■ Records from the dataset:
[Start of section]

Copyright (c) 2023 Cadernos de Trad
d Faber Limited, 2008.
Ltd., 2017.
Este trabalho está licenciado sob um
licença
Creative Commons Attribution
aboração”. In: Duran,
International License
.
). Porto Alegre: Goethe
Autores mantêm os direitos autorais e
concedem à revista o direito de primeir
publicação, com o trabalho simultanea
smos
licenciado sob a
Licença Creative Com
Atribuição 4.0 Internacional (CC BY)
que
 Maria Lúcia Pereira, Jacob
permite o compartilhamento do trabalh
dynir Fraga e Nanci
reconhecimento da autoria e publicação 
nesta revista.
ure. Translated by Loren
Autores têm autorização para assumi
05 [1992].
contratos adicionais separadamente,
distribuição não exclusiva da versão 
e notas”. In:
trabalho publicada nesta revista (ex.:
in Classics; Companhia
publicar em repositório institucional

[End of section]
[Start of section]

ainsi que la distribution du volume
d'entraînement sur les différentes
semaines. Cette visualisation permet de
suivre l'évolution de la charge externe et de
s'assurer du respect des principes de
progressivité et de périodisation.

[End of section]

■ Exercise description:
Copy the items word for word, starting at the line that contains "ainsi que la distribution du volume" and stopping after the line that contains "progressivité et de périodisation.".

■ Answer to this task:
ainsi que la distribution du volume
d'entraînement sur les différentes
semaines. Cette visualisation permet de
suivre l'évolution de la charge externe et de
s'assurer du respect des principes de
progressivité et de périodisation.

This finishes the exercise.